Some people have a strange love affair with their electric tank water heater. It’s true. When you tell people that you want to replace their water heater when you add a solar water heating system, they get a little misty-eyed, or even a bit angry. That’s okay – we can get you solar water heating and not throw your baby out with the bath water (pun intended)!
Most traditional tank water heaters we see in Florida are pretty small – 40-60 gallons. This is different than our friends up north for a few reasons. We don’t need to store lots of hot water because the ground water is generally warm already, so the electric tank does not take too long to recover when you draw it down. We also don’t have basements, so space in the living area of our homes is limited, and why take up extra space if not required. Alas, most homes in Southwest Florida simply don’t have the room for a larger tank, much less a second tank. Water heaters are often found in closets or in garages whee storage space is precious, or in attics where weight is an issue.
Let me explain why we want to replace your tank… Ideally we would install an 80 gallon tank in a typical residence. The reason for this is to store as much solar heated water as possible. It takes a little longer to recover your water temperature with a solar water heater, and solar water heating is not possible at night or on poor weather days.
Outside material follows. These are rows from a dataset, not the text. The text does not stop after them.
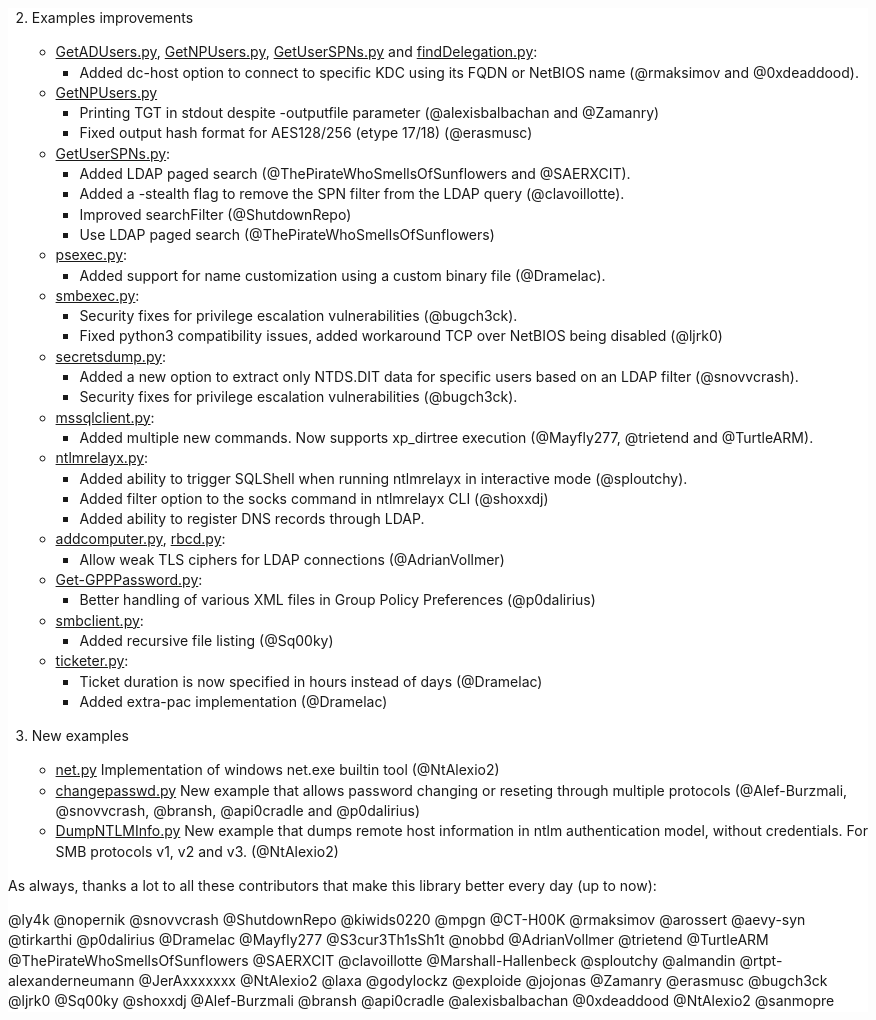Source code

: 2. Examples improvements
    * [GetADUsers.py](examples/GetADUsers.py), [GetNPUsers.py](examples/GetNPUsers.py), [GetUserSPNs.py](examples/GetUserSPNs.py) and [findDelegation.py](examples/findDelegation.py):
      * Added dc-host option to connect to specific KDC using its FQDN or NetBIOS name (@rmaksimov and @0xdeaddood).
    * [GetNPUsers.py](examples/GetNPUsers.py)
      * Printing TGT in stdout despite -outputfile parameter (@alexisbalbachan and @Zamanry)
      * Fixed output hash format for AES128/256 (etype 17/18) (@erasmusc)
    * [GetUserSPNs.py](examples/GetUserSPNs.py):
      * Added LDAP paged search (@ThePirateWhoSmellsOfSunflowers and @SAERXCIT).
      * Added a -stealth flag to remove the SPN filter from the LDAP query (@clavoillotte).
      * Improved searchFilter (@ShutdownRepo)
      * Use LDAP paged search (@ThePirateWhoSmellsOfSunflowers)
    * [psexec.py](examples/psexec.py):
      * Added support for name customization using a custom binary file (@Dramelac).
    * [smbexec.py](examples/smbexec.py):
      * Security fixes for privilege escalation vulnerabilities (@bugch3ck).
      * Fixed python3 compatibility issues, added workaround TCP over NetBIOS being disabled (@ljrk0)
    * [secretsdump.py](examples/secretsdump.py):
      * Added a new option to extract only NTDS.DIT data for specific users based on an LDAP filter (@snovvcrash).
      * Security fixes for privilege escalation vulnerabilities (@bugch3ck).  
    * [mssqlclient.py](examples/mssqlclient.py):
      * Added multiple new commands. Now supports xp_dirtree execution (@Mayfly277, @trietend and @TurtleARM).
    * [ntlmrelayx.py](examples/ntlmrelayx.py):
      * Added ability to trigger SQLShell when running ntlmrelayx in interactive mode (@sploutchy).
      * Added filter option to the socks command in ntlmrelayx CLI (@shoxxdj)
      * Added ability to register DNS records through LDAP.
    * [addcomputer.py](examples/addcomputer.py), [rbcd.py](examples/rbcd.py):
      * Allow weak TLS ciphers for LDAP connections (@AdrianVollmer)
    * [Get-GPPPassword.py](examples/Get-GPPPassword.py):
      * Better handling of various XML files in Group Policy Preferences (@p0dalirius)
    * [smbclient.py](examples/smbclient.py):
      * Added recursive file listing (@Sq00ky)
    * [ticketer.py](examples/ticketer.py):
      * Ticket duration is now specified in hours instead of days (@Dramelac)
      * Added extra-pac implementation (@Dramelac)

3. New examples
    * [net.py](examples/net.py) Implementation of windows net.exe builtin tool (@NtAlexio2)
    * [changepasswd.py](examples/changepasswd.py) New example that allows password changing or reseting through multiple protocols (@Alef-Burzmali, @snovvcrash, @bransh, @api0cradle and @p0dalirius)
    * [DumpNTLMInfo.py](examples/DumpNTLMInfo.py) New example that dumps remote host information in ntlm authentication model, without credentials. For SMB protocols v1, v2 and v3. (@NtAlexio2)
    
As always, thanks a lot to all these contributors that make this library better every day (up to now):

@ly4k @nopernik @snovvcrash @ShutdownRepo @kiwids0220 @mpgn @CT-H00K @rmaksimov @arossert @aevy-syn @tirkarthi @p0dalirius @Dramelac @Mayfly277 @S3cur3Th1sSh1t @nobbd @AdrianVollmer @trietend @TurtleARM @ThePirateWhoSmellsOfSunflowers @SAERXCIT @clavoillotte @Marshall-Hallenbeck @sploutchy @almandin @rtpt-alexanderneumann @JerAxxxxxxx @NtAlexio2 @laxa @godylockz @exploide @jojonas @Zamanry @erasmusc @bugch3ck @ljrk0 @Sq00ky @shoxxdj @Alef-Burzmali @bransh @api0cradle @alexisbalbachan @0xdeaddood @NtAlexio2 @sanmopre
Having extra storage allows us to minimize the usage of the electric backup element. Finally, there are “solar tanks” available that have extra insulation to reduce standby heat loss. If I had it my way, I would leave your beloved tank in place and install a secondary solar pre-heated tank. This is the best setup because the solar tank is only heated with solar water heating. As you use water, the preheated tank flows into the electric backup tank, but the water is already hot, making the electric water heater’s job very easy, or unneeded!
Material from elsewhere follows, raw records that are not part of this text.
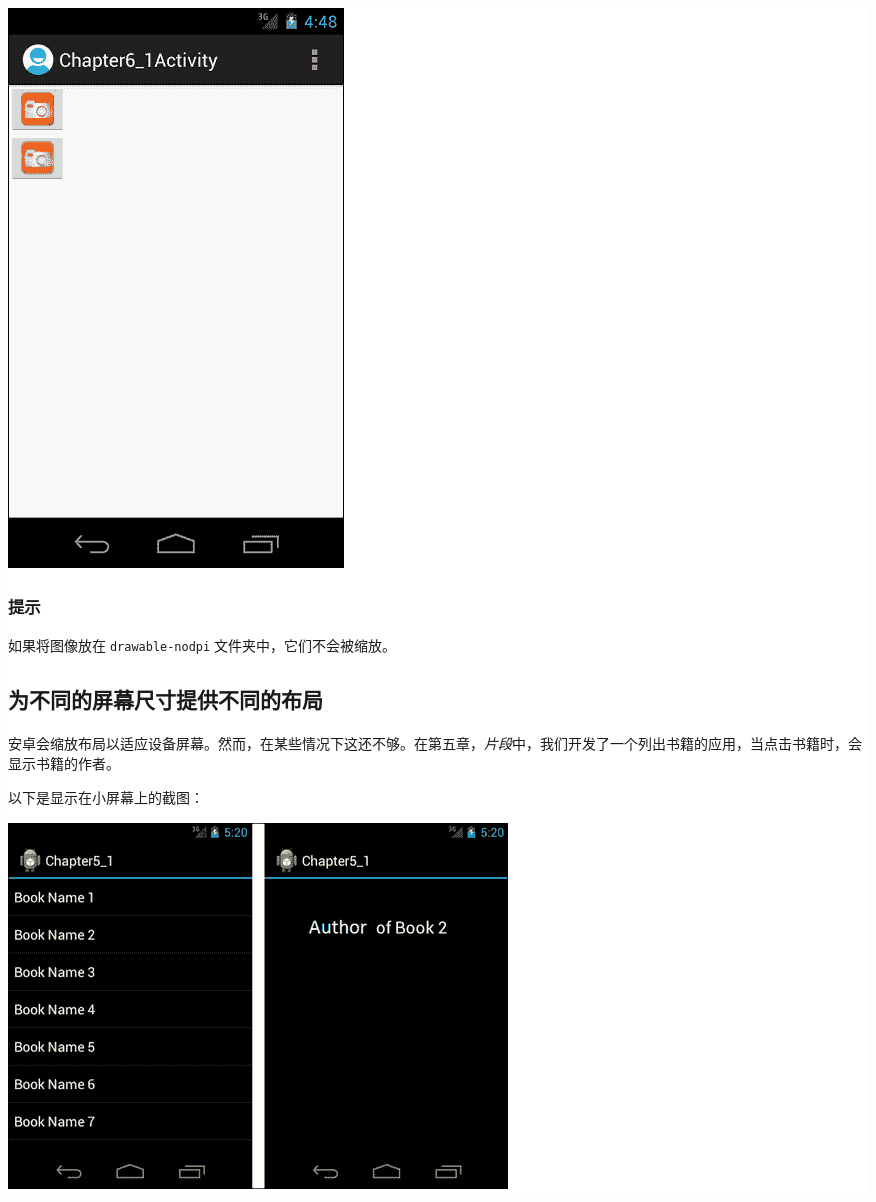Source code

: ![为不同的屏幕密度提供不同的位图资源](img/9526_06_09.jpg)

### 提示

如果将图像放在 `drawable-nodpi` 文件夹中，它们不会被缩放。

## 为不同的屏幕尺寸提供不同的布局

安卓会缩放布局以适应设备屏幕。然而，在某些情况下这还不够。在第五章，*片段*中，我们开发了一个列出书籍的应用，当点击书籍时，会显示书籍的作者。

以下是显示在小屏幕上的截图：

![为不同的屏幕尺寸提供不同的布局](img/9526_06_10.jpg)

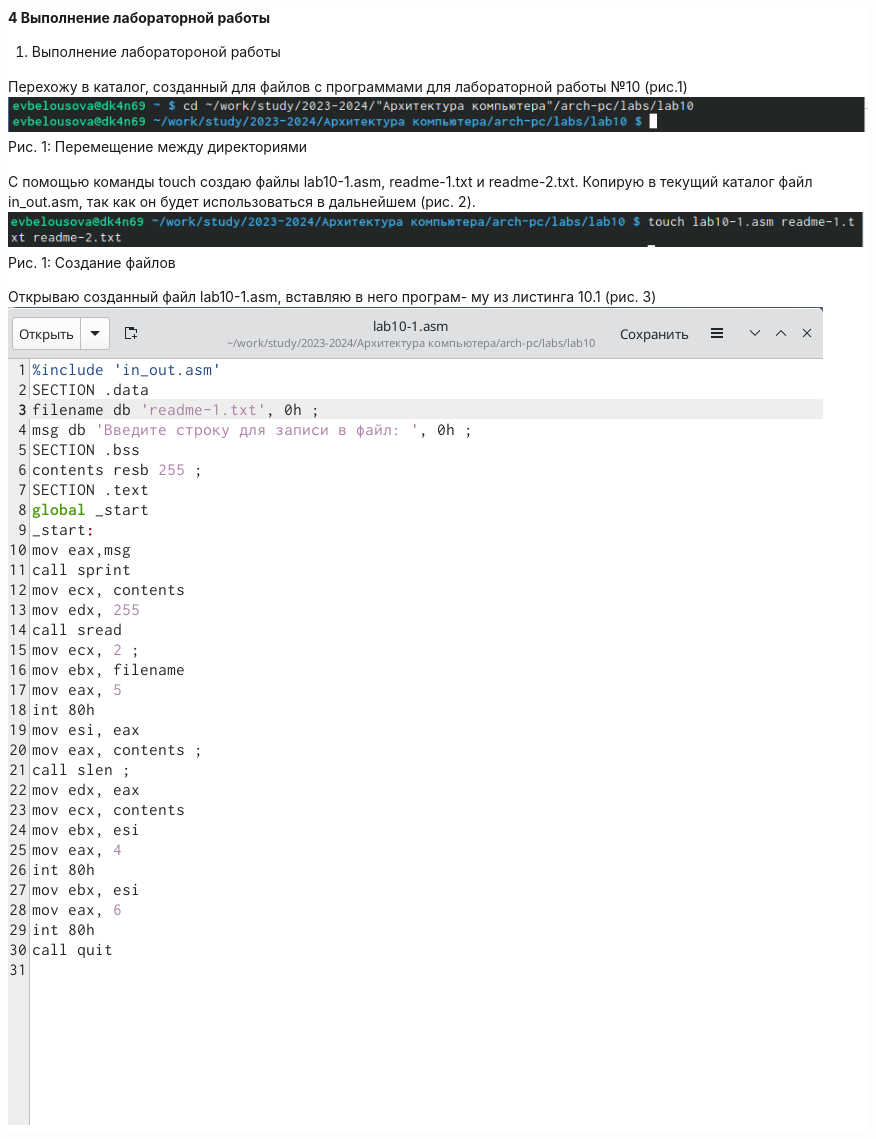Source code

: 

**4 Выполнение лабораторной работы**

1) Выполнение лаборатороной работы

Перехожу в каталог, созданный для файлов с программами для лабораторной работы №10 (рис.1)                              
![1](image/1.png)                                   
Рис. 1: Перемещение между директориями                     


С помощью команды touch создаю файлы lab10-1.asm, readme-1.txt и readme-2.txt. Копирую в текущий каталог файл in_out.asm, так как он будет использоваться в
дальнейшем (рис. 2).                            
![2](image/2.png)                                   
Рис. 1: Создание файлов                          

Открываю созданный файл lab10-1.asm, вставляю в него програм-
му из листинга 10.1  (рис. 3)                         
![3](image/3.png)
In some cases, at some times of year, customers have been know to unplug the electric element altogether, especially in the summer. You experience may vary depending on your water usage habits. The best way to understand if this strategy is good for your family is to discuss you habits and water usage with a solar energy professional.
So don’t replace your tank. Your old friend can continue to grace your closet, garage, or attic for the foreseeable future.